Il problema del cold start
Un'altra grande sfida nel self-hosting è il problema del cold start: il ritardo che si verifica quando nuove istanze impiegano tempo per essere pronte a gestire il traffico. Chaoyu ha discusso due strategie chiave per superare questo problema.
Una soluzione consiste nell'avere modelli pre-riscaldati in standby. Questo garantisce che i modelli siano immediatamente pronti a gestire le richieste quando si verifica un picco, riducendo al minimo i ritardi di avvio.
Un'altra ottimizzazione fondamentale è snellire le immagini dei container. Riducendo le dipendenze non necessarie, puoi diminuire drasticamente il tempo richiesto per scaricare le immagini quando si scalano dinamicamente i servizi. Ad esempio, un'immagine da 154MB verrà caricata molto più rapidamente di un'immagine ingombrante da 6.7GB, riducendo significativamente il tempo di avvio.
Inoltre, lo streaming progressivo dei pesi del modello nella memoria GPU, invece di caricarli sequenzialmente, riduce ulteriormente il tempo di inizializzazione. Questo garantisce che il tuo sistema possa gestire improvvisi picchi di traffico senza lunghi ritardi di avvio, migliorando la reattività complessiva dei tuoi modelli self-hosted.
Integrare BentoML e Milvus per applicazioni LLM più potenti
BentoML ottimizza i sistemi di serving online per applicazioni AI e inferenza dei modelli. Il suo servizio gestito, BentoCloud, offre una gamma di modelli AI open-source all'avanguardia, tra cui Llama 3, Stable Diffusion, CLIP e Sentence Transformers.

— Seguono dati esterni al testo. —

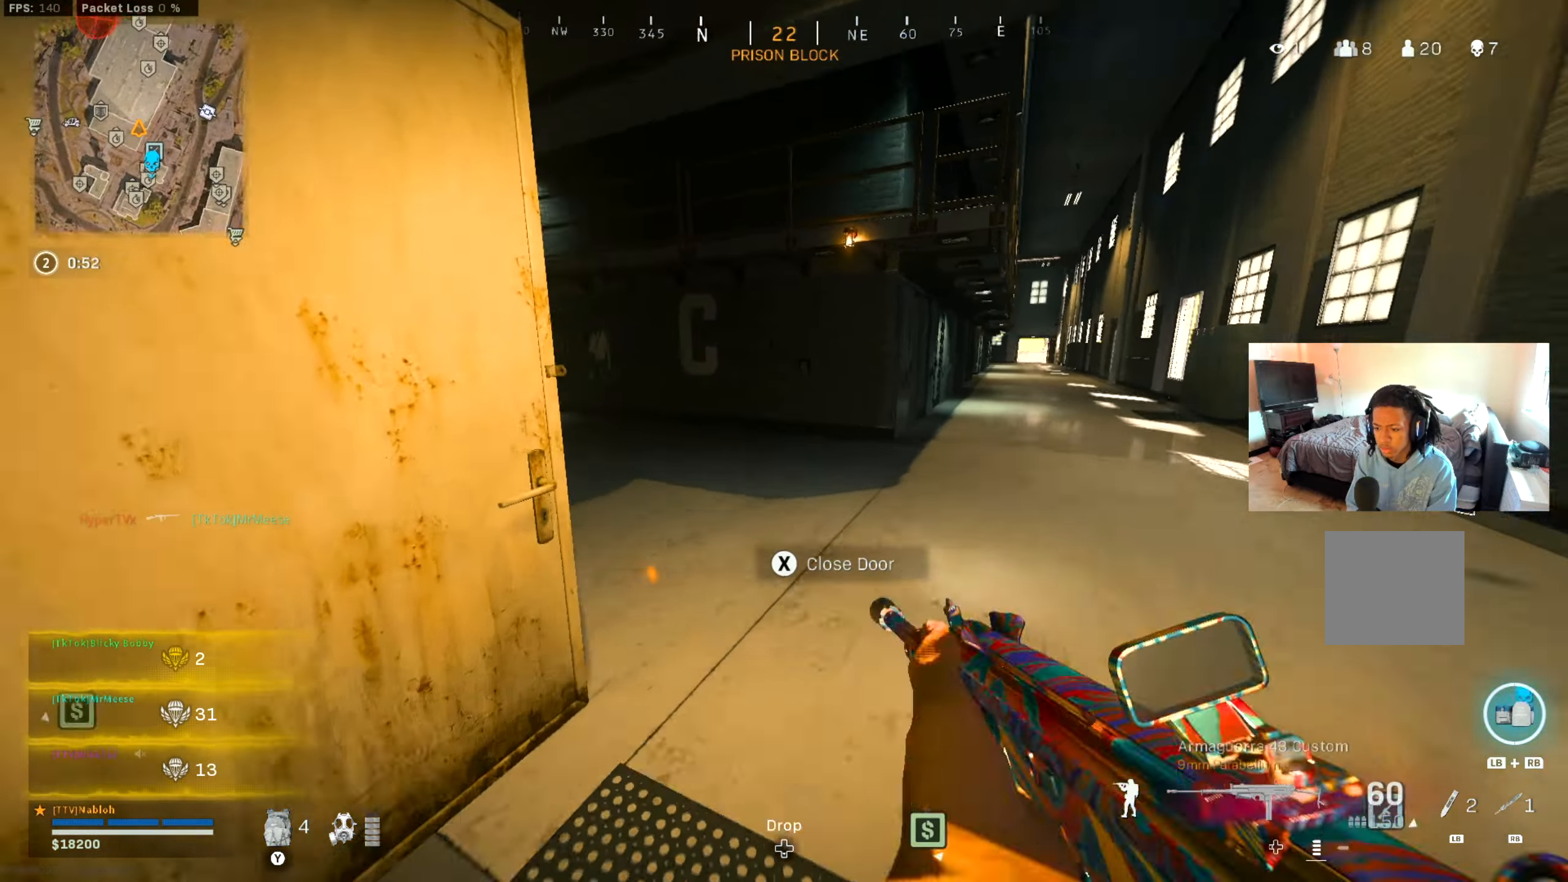
{"buttons": ["A"], "left_stick": "up-right", "right_stick": "center", "events": [[116, "right_stick", "center"], [150, "B", "down"], [216, "right_stick", "left"], [267, "B", "up"], [350, "B", "down"], [400, "A", "down"], [400, "right_stick", "center"], [417, "B", "up"]]}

Questi modelli predefiniti possono essere distribuiti con un solo clic sulla piattaforma.
Milvus è un database vettoriale open-source creato per archiviare, indicizzare e cercare dati non strutturati su scala di miliardi utilizzando embedding vettoriali ad alta dimensionalità. È ideale per applicazioni AI moderne come RAG, ricerca semantica, ricerca multimodale e sistemi di raccomandazione.
BentoCloud si integra perfettamente con Milvus e il suo servizio gestito, Zilliz Cloud, consentendo lo sviluppo semplice di potenti applicazioni basate su LLM, in particolare la Retrieval Augmented Generation (RAG). La RAG è una tecnica per migliorare l'output degli LLM fornendo al modello conoscenze esterne a cui non aveva accesso.
Puoi usare BentoCloud per servire modelli di embedding e convertire dati non strutturati in embedding vettoriali, che possono poi essere archiviati e recuperati in Milvus (o Zilliz Cloud). Milus quindi recupera i risultati più pertinenti e li fornisce come contesto all'LLM per generare risultati più accurati.
Figura- flusso di lavoro RAG.png
Per maggiori informazioni su come creare RAG o altri tipi di app GenAI, consulta i tutorial e i blog qui sotto:
Tutorial: Retrieval-Augmented Generation (RAG) con Milvus e BentoML | Documentazione Milvus
Blog | Sfide infrastrutturali nello scaling della RAG con modelli AI personalizzati
Video | RAG come servizio con BentoML
Riepilogo
Il deployment degli LLM comporta decisioni e sfide critiche, dalla scelta tra self-hosting e API gestite all'ottimizzazione delle prestazioni e dello scaling. Mentre le API gestite offrono comodità e semplicità, il self-hosting fornisce maggiore controllo, flessibilità ed efficienza dei costi a lungo termine per i team che necessitano di soluzioni personalizzate. La piattaforma di BentoML affronta molte delle complessità del self-hosting, offrendo strumenti potenti per ottimizzare l'inferenza, scalare in modo efficiente e superare ostacoli tecnici come il problema del cold start.
Sfruttando BentoML, Milvus o i loro servizi gestiti, i team possono integrare perfettamente i livelli Data e Operations delle loro applicazioni LLM, creando sistemi ad alte prestazioni che soddisfano le loro esigenze specifiche.
Se sei pronto a immergerti nel self-hosting degli LLM e a creare applicazioni LLM, strumenti come BentoML, OpenLLM e Milvus rendono più facile iniziare e ottimizzare per il tuo caso d'uso specifico.